I joined the BAB department in 2008, and now as Head of Bioinformatics, my team and I have worked and collaborated with many of you.
Researchers at Rothamsted and around the world are working to push the boundaries of human knowledge and tackle key challenges like sustainable agriculture, climate change and food security.
You would think they have access to the best available tools to help them in their quest for knowledge. In reality the opposite is often true: the research tools at our disposal are only substandard - finding and accessing relevant information can be extremely tedious.
In this seminar, I am going to present how we developed an intelligent data model, known as the KnetMiner Knowledge Graph, that helps you as a researcher to discover new information quickly and easily.
My talk is structured in 5 sections
What do we understand with biological knowledge discovery?
What are graphs and how are they useful?
How do we build the KnetMiner knowledge graph?
Finally I will show some use cases and discuss future work.
There are many types of biological knowledge discovery, e.g. Drug discovery, trait discovery or gene discovery.
Today I will mostly focus on gene discovery, so what is gene discovery?
Let me use the metaphor “Genes are rarely single actors” to explain what we mean with gene discovery.
Assembling the evidence is a tedious job for humans. Machines can help but face challenges. Let’s review the type of evidences needed to go from data to understanding.
Clifford Stoll, an American Astronomer, said: “Data is not information, [...]”
Data comes in many formats
Excel spreadsheets, FASTA, GFF, Tabular, XML and you name it.
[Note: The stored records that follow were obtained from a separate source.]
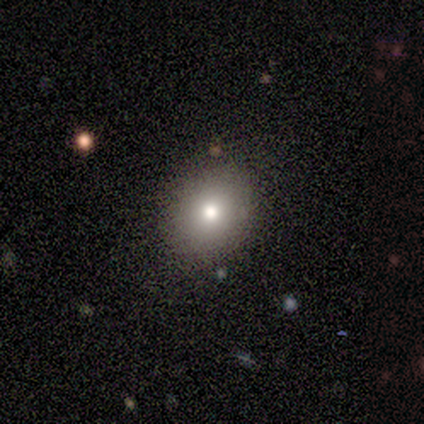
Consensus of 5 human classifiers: Smooth or featured?
  - smooth: 60% *
  - featured or disk: 40%
  - star or artifact: 0%
How rounded?
  - in between: 100% *
  - round: 0%
  - cigar-shaped: 0%
Merging?
  - none: 80% *
  - minor disturbance: 20%
  - major disturbance: 0%
  - merger: 0%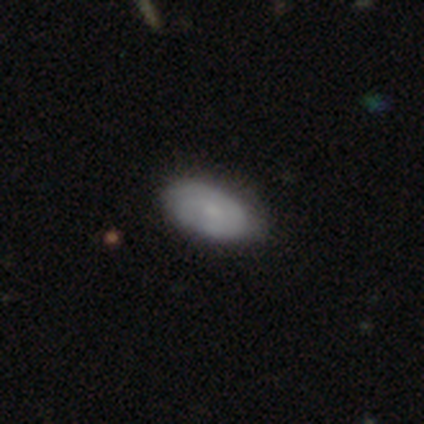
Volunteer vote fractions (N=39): smooth-or-featured: smooth: 64% | featured or disk: 36% | star or artifact: 0%
  how-rounded: in between: 96% | round: 4% | cigar-shaped: 0%
  merging: none: 79% | minor disturbance: 13% | major disturbance: 8% | merger: 0%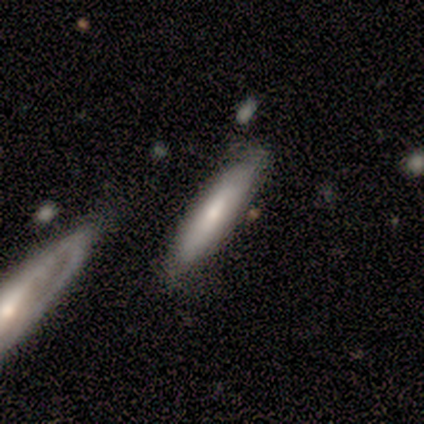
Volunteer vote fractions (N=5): Smooth or featured? 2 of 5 (40%, tied with featured or disk) said smooth. How rounded? 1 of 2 (50%, tied with cigar-shaped) said in between. Merging? 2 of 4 (50%, tied with minor disturbance) said none.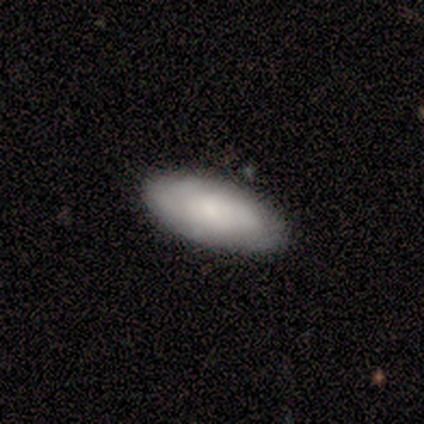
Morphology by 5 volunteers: Overall: smooth (80%). How rounded: in between (75%). Merging: none (100%).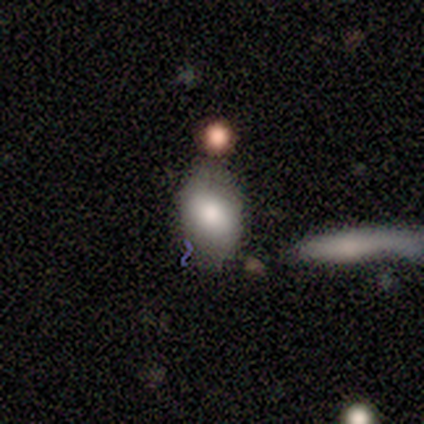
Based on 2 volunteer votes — Smooth or featured? 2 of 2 (100%) said smooth. How rounded? 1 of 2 (50%, tied with in between) said round. Merging? 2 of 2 (100%) said none.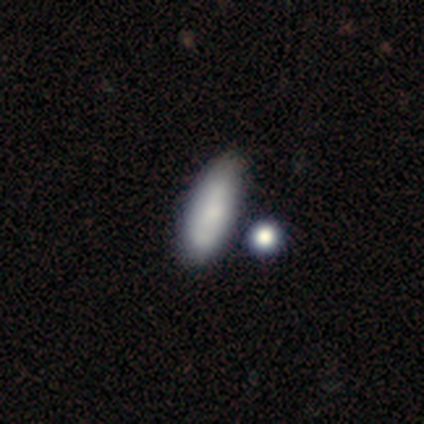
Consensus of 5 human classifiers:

FAIR.
Information is in many locations and interconnected
Over 1600 biological databases (NAR Database Issue 2019)
Knowledge can be buried in free text or in structured form (like ontologies)
Over 29 million articles (PubMed) - Over 750 biomedical ontologies (BioPortal)
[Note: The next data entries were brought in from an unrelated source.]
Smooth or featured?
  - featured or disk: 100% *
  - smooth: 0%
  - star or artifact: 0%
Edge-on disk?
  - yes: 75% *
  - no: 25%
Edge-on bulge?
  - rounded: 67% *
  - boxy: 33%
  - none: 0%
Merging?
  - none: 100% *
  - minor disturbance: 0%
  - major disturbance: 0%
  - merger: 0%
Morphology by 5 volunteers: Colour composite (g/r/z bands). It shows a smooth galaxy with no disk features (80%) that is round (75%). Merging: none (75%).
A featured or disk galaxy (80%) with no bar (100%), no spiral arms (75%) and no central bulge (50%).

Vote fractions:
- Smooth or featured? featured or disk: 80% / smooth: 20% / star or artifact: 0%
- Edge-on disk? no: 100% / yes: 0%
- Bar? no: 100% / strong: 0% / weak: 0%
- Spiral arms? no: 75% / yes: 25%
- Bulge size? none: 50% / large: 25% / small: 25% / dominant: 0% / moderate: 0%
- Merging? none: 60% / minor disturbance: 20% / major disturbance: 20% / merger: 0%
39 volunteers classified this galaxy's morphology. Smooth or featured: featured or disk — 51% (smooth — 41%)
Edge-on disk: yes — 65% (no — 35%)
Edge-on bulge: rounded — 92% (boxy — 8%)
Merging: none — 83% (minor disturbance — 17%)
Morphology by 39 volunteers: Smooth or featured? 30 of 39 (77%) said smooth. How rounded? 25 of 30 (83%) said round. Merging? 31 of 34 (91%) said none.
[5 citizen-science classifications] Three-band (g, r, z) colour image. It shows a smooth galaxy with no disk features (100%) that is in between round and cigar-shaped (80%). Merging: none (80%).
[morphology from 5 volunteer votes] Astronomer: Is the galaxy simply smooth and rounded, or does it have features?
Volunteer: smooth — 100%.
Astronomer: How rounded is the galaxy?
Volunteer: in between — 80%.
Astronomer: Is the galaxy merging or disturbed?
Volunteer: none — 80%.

Ontologies are structured keyword lists that life scientists have created to define and connect concepts in their subject areas.
Understanding needs intelligence
Human vs artificial
If all this layers are structured such that machines can understand what we mean (FAIR), then machines can play a crucial role in helping us to understand traits.
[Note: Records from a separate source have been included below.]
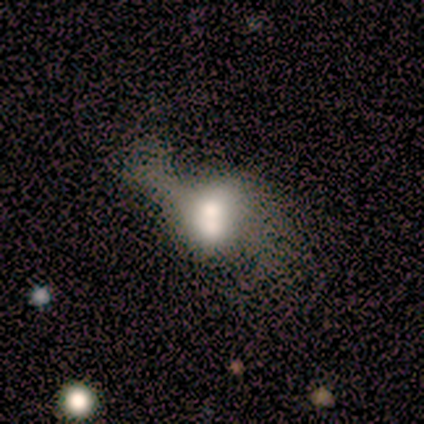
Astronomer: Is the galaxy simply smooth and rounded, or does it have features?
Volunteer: featured or disk — 60% (runner-up: smooth, 40%).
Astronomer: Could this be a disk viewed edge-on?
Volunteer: no — 100%.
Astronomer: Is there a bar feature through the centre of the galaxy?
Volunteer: no — 67%.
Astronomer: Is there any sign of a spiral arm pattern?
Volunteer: yes — 100%.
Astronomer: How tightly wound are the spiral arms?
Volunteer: loose — 100%.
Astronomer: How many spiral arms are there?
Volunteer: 2 — 67%.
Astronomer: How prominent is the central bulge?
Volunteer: moderate — 67%.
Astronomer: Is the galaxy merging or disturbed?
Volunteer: none — 40%, tied with major disturbance at 40%.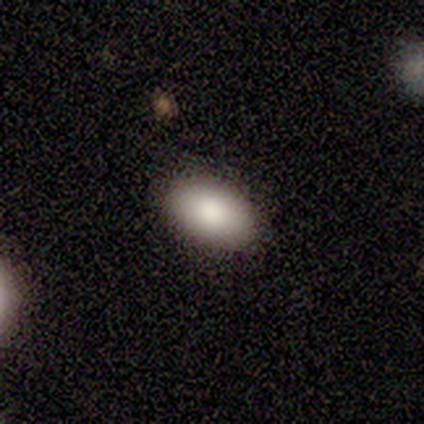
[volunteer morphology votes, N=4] A smooth galaxy with no disk features (100%) that is in between round and cigar-shaped (100%).

Vote fractions:
- Smooth or featured? smooth: 100% / featured or disk: 0% / star or artifact: 0%
- How rounded? in between: 100% / round: 0% / cigar-shaped: 0%
- Merging? none: 100% / minor disturbance: 0% / major disturbance: 0% / merger: 0%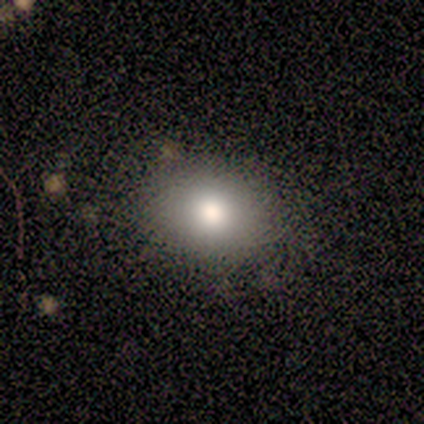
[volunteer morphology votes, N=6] A smooth galaxy with no disk features (83%) that is round (80%). Merging: none (100%).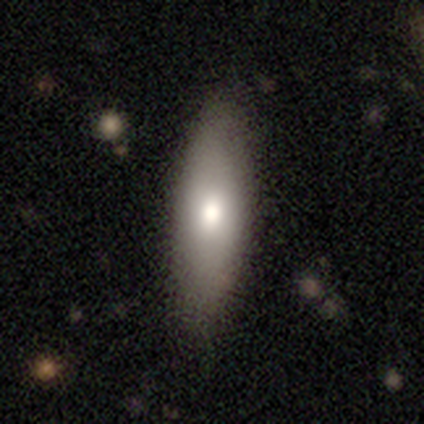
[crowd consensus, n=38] This appears to be a smooth galaxy with no disk features (74%) that is in between round and cigar-shaped (61%). Merging: none (76%).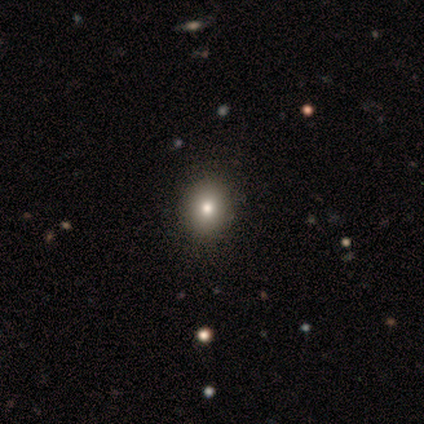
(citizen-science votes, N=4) Q: Smooth or featured?
A: smooth (100%)
Q: How rounded?
A: round (75%); runner-up: in between (25%)
Q: Merging?
A: none (100%)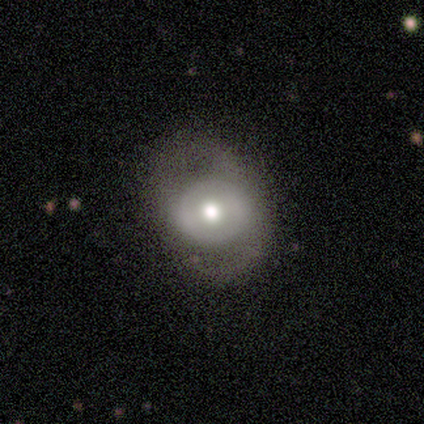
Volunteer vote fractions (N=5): smooth_or_featured: smooth (p=0.60) [alt: featured or disk p=0.40]
how_rounded: round (p=0.67) [alt: in between p=0.33]
merging: none (p=0.60) [alt: major disturbance p=0.40]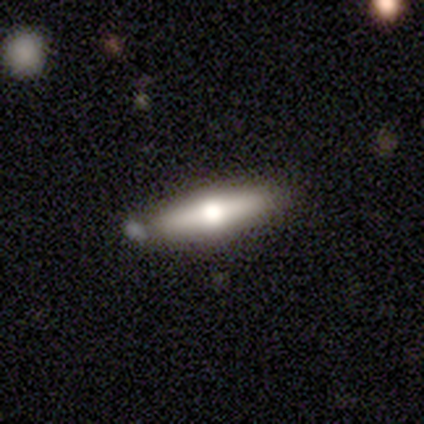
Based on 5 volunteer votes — Smooth or featured? featured or disk (80%)
Edge-on disk? yes (100%)
Edge-on bulge? rounded (100%)
Merging? none (60%)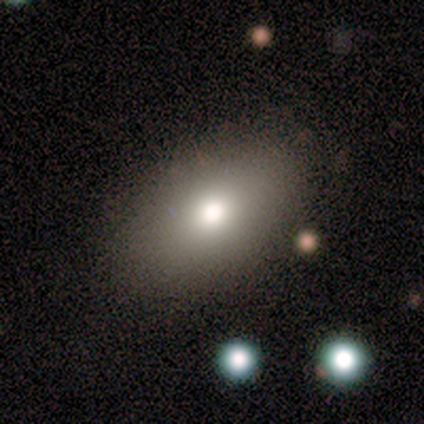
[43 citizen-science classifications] A smooth galaxy with no disk features (84%) that is in between round and cigar-shaped (83%).

Vote fractions:
- Smooth or featured? smooth: 84% / featured or disk: 12% / star or artifact: 5%
- How rounded? in between: 83% / round: 17% / cigar-shaped: 0%
- Merging? none: 83% / minor disturbance: 7% / major disturbance: 5% / merger: 5%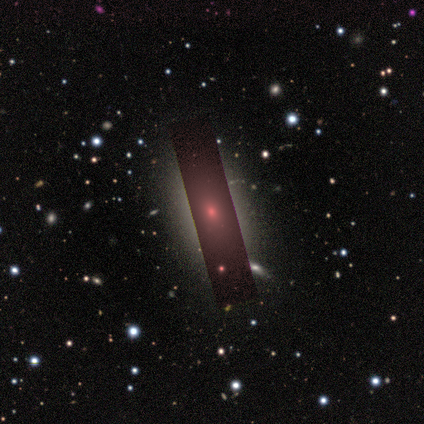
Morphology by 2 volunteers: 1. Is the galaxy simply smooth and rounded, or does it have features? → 50% smooth (tied), 50% star or artifact (tied), 0% featured or disk.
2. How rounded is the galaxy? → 100% in between, 0% round, 0% cigar-shaped.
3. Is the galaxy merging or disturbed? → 100% none, 0% minor disturbance, 0% major disturbance, 0% merger.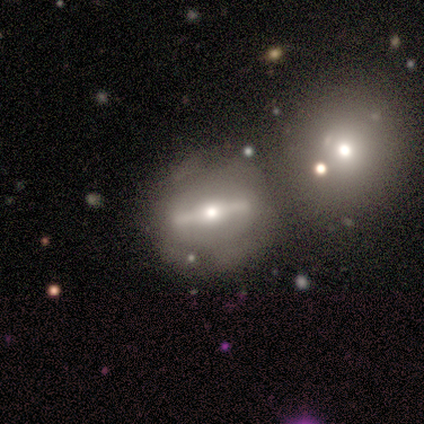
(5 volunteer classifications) A featured or disk galaxy (80%) viewed edge-on (50%, tied with no) with a boxy central bulge (50%, tied with rounded). Merging: minor disturbance (60%).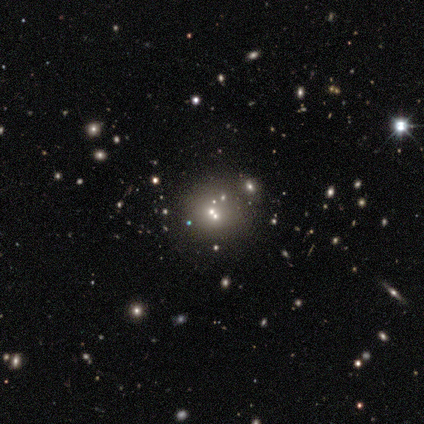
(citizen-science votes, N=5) smooth_or_featured: star or artifact (p=0.60) [alt: smooth p=0.20]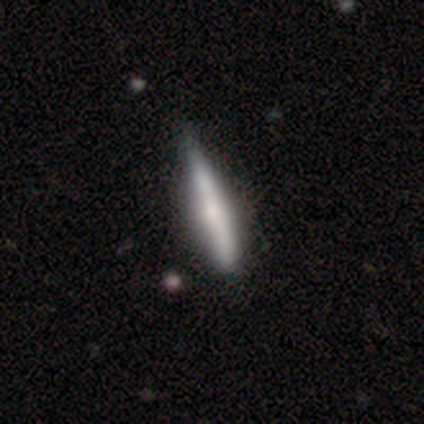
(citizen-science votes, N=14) smooth 57%, featured or disk 36%, star or artifact 7%. Down the decision tree: how rounded — cigar-shaped (88%); merging — none (69%).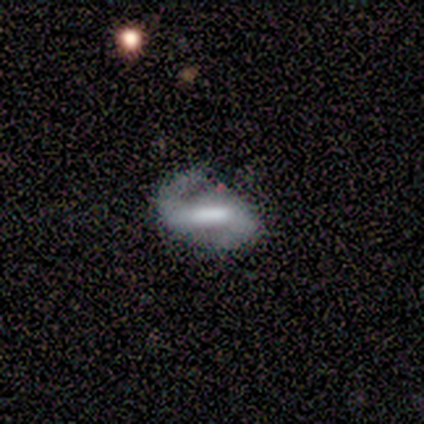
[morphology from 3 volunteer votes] A featured or disk galaxy (67%) with a strong bar (100%), 2 (100%) medium (100%) spiral arms (100%) and a moderate central bulge (50%, tied with none). Merging: none (50%, tied with minor disturbance).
KnetMiner, with a silent "K" and standing for Knowledge Network Miner, is a web-app that makes biological knowledge discovery faster and fun.
It is used by researchers at Rothamsted and around the world, 68% of users are from outside of UK
Ajit Singh works on the front-end and usability of KnetMiner.
Marco Brandizi works on the back-end technologies and interoperability of KnetMiner.
KnetMiner is NOT a black box.
It is powered by a large integrated knowledge graph and graph analytics algorithms to search and visualise knowledge.
Graph analytics has a history dating back to 1736, when Leonhard Euler solved the “Seven Bridges of Königsberg” problem.
The problem asked whether it was possible to visit all four areas of a city, connected by seven bridges, while only crossing each bridge once.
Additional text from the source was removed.